A Safe Place is one of the worst movies in the Criterion Collection - not in the sense of a movie like Armageddon which was probably doomed to awfulness from the start, but just an experiment by a bunch of talented people that didn't work in pretty much every way. At every stage of the production and post-production, there were probably moments where the movie seemed like it was going pretty well, and taken on their own most scenes here could be the weakest scene in a much better but still mostly improvised, abstractly constructed film. But when they are all combined, it's a practically insufferable mess. Of course, I'd rather have ten of these than one Armageddon, just because one of those ten is probably going to be both great and potentially revolutionary - which is pretty much what happened with BBS, only they had a much more impressive track record. (Of course, the counter-argument is that one Armageddon would ideally pay for ten of those movies - a better argument ten years ago when Hollywood still wanted to make interesting movies alongside their shitty blockbusters, and an even better one when considering why BBS wasn't able to continue the ride.)

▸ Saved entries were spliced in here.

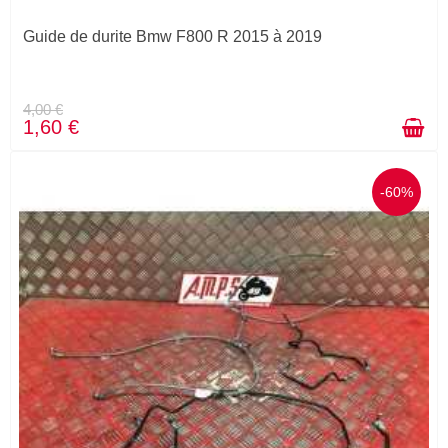
Guide de durite Bmw F800 R 2015 à 2019
4,00 €
1,60 €
-60%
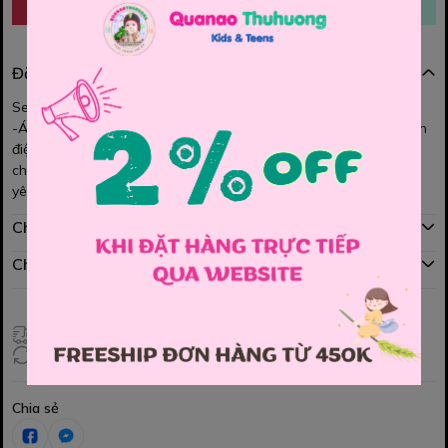
Đặc điểm nổi bật
Set bộ Melisa cực sang chảnh cho bé.
-Áo Thiết kế kiểu dáng BabyDoll xếp ly ngực, tay phồng phối ren
điệu đà mix cùng
chiếc quần kaki mềm nhẹ from rộng rất dễ thương và rất đáng
yêu ạ.
Chính sách mua hàng
Chính sách đổi hàng
Giao hàng toàn quốc
Đổi hàng 3 ngày (HCM), 7 ngày (Tỉnh)
Chia sẻ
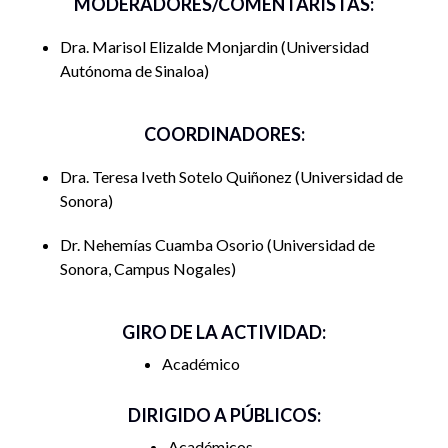
MODERADORES/COMENTARISTAS:
Moderadora Dra. Marisol Elizalde Monjardin (Universidad
Autónoma de Sinaloa).
Dra. Marisol Elizalde Monjardin
Universidad
12:00 am “Conclusión y Cierre del evento”
Autónoma de Sinaloa
Dr. Nehemías Cuamba Osorio (Universidad de Sonora,
Campus Nogales).
COORDINADORES:
Dra. Teresa Iveth Sotelo Quiñonez
Universidad de
Sonora
Dr. Nehemías Cuamba Osorio
Universidad de
Sonora, Campus Nogales
GIRO DE LA ACTIVIDAD:
Académico
DIRIGIDO A PÚBLICOS:
Académicos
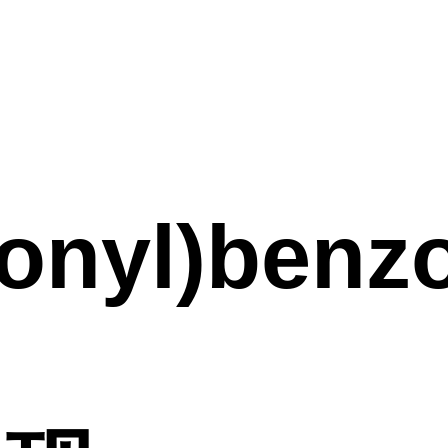
onyl)benzo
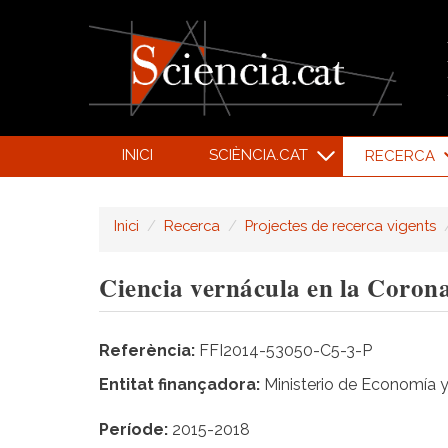
INICI
SCIÈNCIA.CAT
RECERCA
Inici
Recerca
Projectes de recerca vigents
Ciencia vernácula en la Corona
Referència
FFI2014-53050-C5-3-P
Entitat finançadora
Ministerio de Economía 
Període
2015-2018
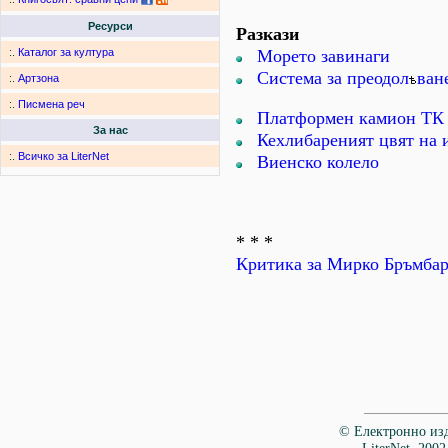
Ресурси
Разкази
Морето завинаги
:.
Каталог за култура
Система за преодол
ван
:.
Артзона
:.
Писмена реч
Платформен камион ТК
За нас
Кехлибареният цвят на 
:.
Всичко за LiterNet
Виенско колело
* * *
Критика за Мирко Бръмба
© Електронно изд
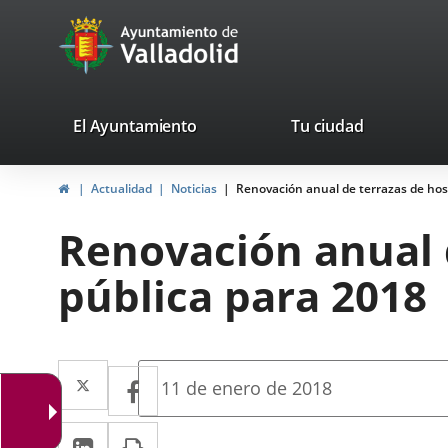
Portal
Saltar al contenido
avaTop
Web
del
Ayuntamiento
valladolid.es
El Ayuntamiento
Tu ciudad
de
Inicio
Actualidad
Noticias
Renovación anual de terrazas de host
Valladolid
Renovación anual d
pública para 2018
Twitter
Enlace
Facebook
Enlace
Fecha
11 de enero de 2018
de
a
a
la
LinkedIn
Enlace
Imprimir
una
noticia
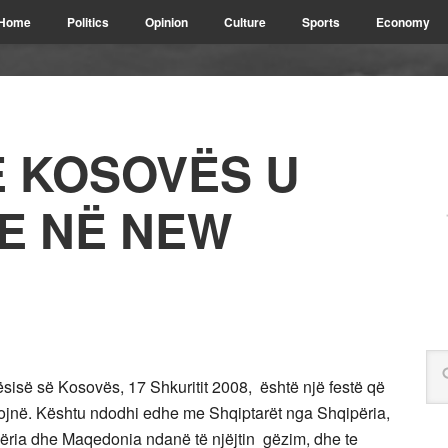
Home
Politics
Opinion
Culture
Sports
Economy
E KOSOVËS U
E NË NEW
isë së Kosovës, 17 Shkuritit 2008, është një festë që
jetojnë. Kështu ndodhi edhe me Shqiptarët nga Shqipëria,
ëria dhe Maqedonia ndanë të njëjtin gëzim, dhe te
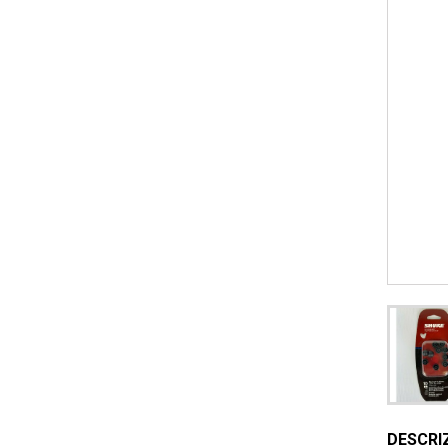
DESCRI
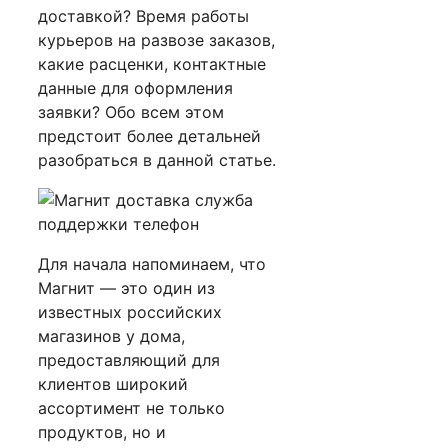
доставкой? Время работы
курьеров на развозе заказов,
какие расценки, контактные
данные для оформления
заявки? Обо всем этом
предстоит более детальней
разобраться в данной статье.
Для начала напоминаем, что
Магнит — это один из
известных российских
магазинов у дома,
предоставляющий для
клиентов широкий
ассортимент не только
продуктов, но и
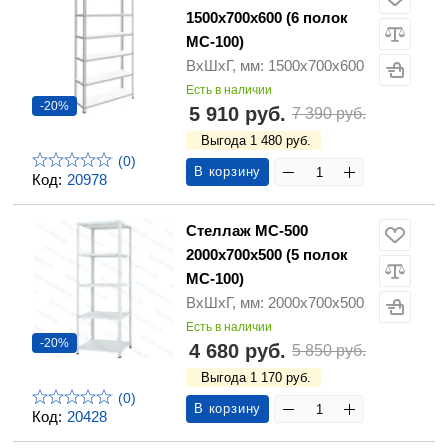
1500х700х600 (6 полок
МС-100)
ВхШхГ, мм: 1500х700х600
Есть в наличии
-20%
5 910 руб.
7 390 руб.
Выгода 1 480 руб.
(0)
В корзину
Код:
20978
Стеллаж МС-500
2000х700х500 (5 полок
МС-100)
ВхШхГ, мм: 2000х700х500
Есть в наличии
-20%
4 680 руб.
5 850 руб.
Выгода 1 170 руб.
(0)
В корзину
Код:
20428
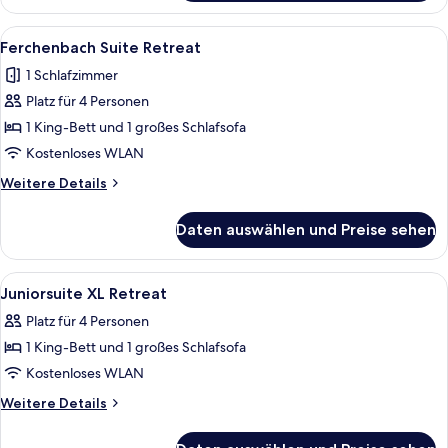
Retreat
Alle
Ferchenbach Suite Retreat | Schreibti
4
Ferchenbach Suite Retreat
Fotos
1 Schlafzimmer
für
Platz für 4 Personen
Ferchenbach
Suite
1 King-Bett und 1 großes Schlafsofa
Retreat
Kostenloses WLAN
anzeigen
Weitere
Weitere Details
Details
für
Daten auswählen und Preise sehen
Ferchenbach
Suite
Retreat
Alle
Ein modernes Wohnzimmer mit einer C
2
Juniorsuite XL Retreat
Fotos
Platz für 4 Personen
für
1 King-Bett und 1 großes Schlafsofa
Juniorsuite
XL
Kostenloses WLAN
Retreat
Weitere
Weitere Details
anzeigen
Details
für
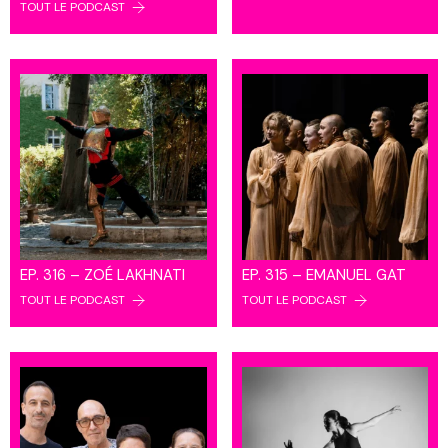
TOUT LE PODCAST
EP. 316 – ZOÉ LAKHNATI
EP. 315 – EMANUEL GAT
TOUT LE PODCAST
TOUT LE PODCAST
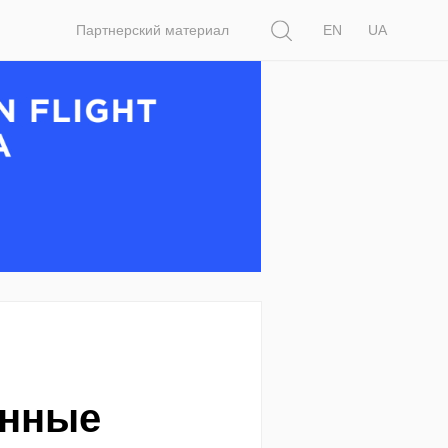
Поиск
Партнерский материал
EN
UA
анные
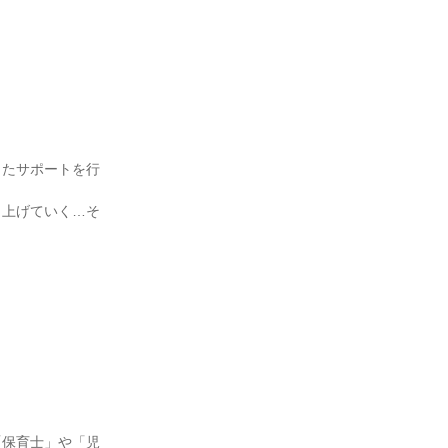
したサポートを行
り上げていく…そ
「保育士」や「児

Having watched all the films in the BBS set now (the set as a whole didn't get a spine number for some reason, so I won't be posting on it), this really is a great set. With the exception of the two movies included on this disc, every other film is worth multiple viewings. The Last Picture Show is a genuine masterpiece, while Head, Five Easy Pieces, and The King of Marvin Gardens represent one of the most underrated beginnings to a directing career I can think of in Hollywood. (Sadly, both Rafelson and Bogdanovich failed to live up to their promise in their later careers.) Though the set doesn't touch on all of the things that made New Hollywood great (and obviously some of the major movies in the movement aren't here), the framing of BBS allows Criterion to grab at least a handful of the most significant ones, and wrap them up in a nice neat bow.

By the way, as annoying as I found her in this movie, someone really ought to put Tuesday Weld in a movie. She's only 69 and I'm pretty sure she hasn't forgotten how to act, which she does pretty well. In fact, she was damn near great in the now little-seen Didion adaptation Play It as It Lays. I realize she was never that huge of a star like Jack or anything, but it's just another prime example of how easily women are forgotten in Hollywood that she hasn't made a movie in nearly ten years and a relevant movie in nearly twenty.

I don't have much else to say beyond: really, Orson Welles?